▶ [WORK REQUIRED]: In the data below, count how many lines contain "קרוזר" and give that number by itself.
-------- LISTED RECORDS --------
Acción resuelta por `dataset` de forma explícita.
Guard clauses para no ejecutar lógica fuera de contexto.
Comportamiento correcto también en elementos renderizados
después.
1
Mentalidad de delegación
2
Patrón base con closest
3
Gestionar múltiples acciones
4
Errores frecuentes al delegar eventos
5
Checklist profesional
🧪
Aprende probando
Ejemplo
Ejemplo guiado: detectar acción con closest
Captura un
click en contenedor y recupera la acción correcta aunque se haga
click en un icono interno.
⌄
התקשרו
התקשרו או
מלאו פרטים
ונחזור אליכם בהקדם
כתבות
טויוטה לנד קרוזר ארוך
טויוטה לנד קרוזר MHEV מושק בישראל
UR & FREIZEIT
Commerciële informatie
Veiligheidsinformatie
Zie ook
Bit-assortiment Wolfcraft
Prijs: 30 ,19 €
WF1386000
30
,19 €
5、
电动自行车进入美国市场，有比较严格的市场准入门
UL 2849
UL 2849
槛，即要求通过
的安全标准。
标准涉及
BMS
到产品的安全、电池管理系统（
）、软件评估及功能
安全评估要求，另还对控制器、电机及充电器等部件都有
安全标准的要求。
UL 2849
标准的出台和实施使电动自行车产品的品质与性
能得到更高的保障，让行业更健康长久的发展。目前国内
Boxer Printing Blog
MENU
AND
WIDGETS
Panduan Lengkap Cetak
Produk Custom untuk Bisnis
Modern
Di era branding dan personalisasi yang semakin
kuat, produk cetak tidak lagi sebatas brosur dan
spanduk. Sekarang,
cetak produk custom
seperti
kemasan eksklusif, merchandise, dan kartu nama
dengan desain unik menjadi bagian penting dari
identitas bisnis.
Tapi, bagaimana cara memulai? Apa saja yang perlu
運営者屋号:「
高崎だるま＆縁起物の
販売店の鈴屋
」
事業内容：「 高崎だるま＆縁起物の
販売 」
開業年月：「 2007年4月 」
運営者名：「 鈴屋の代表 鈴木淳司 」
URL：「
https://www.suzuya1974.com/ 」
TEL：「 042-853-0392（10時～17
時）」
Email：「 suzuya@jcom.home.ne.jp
--------
▶ [ANSWER AREA]: 2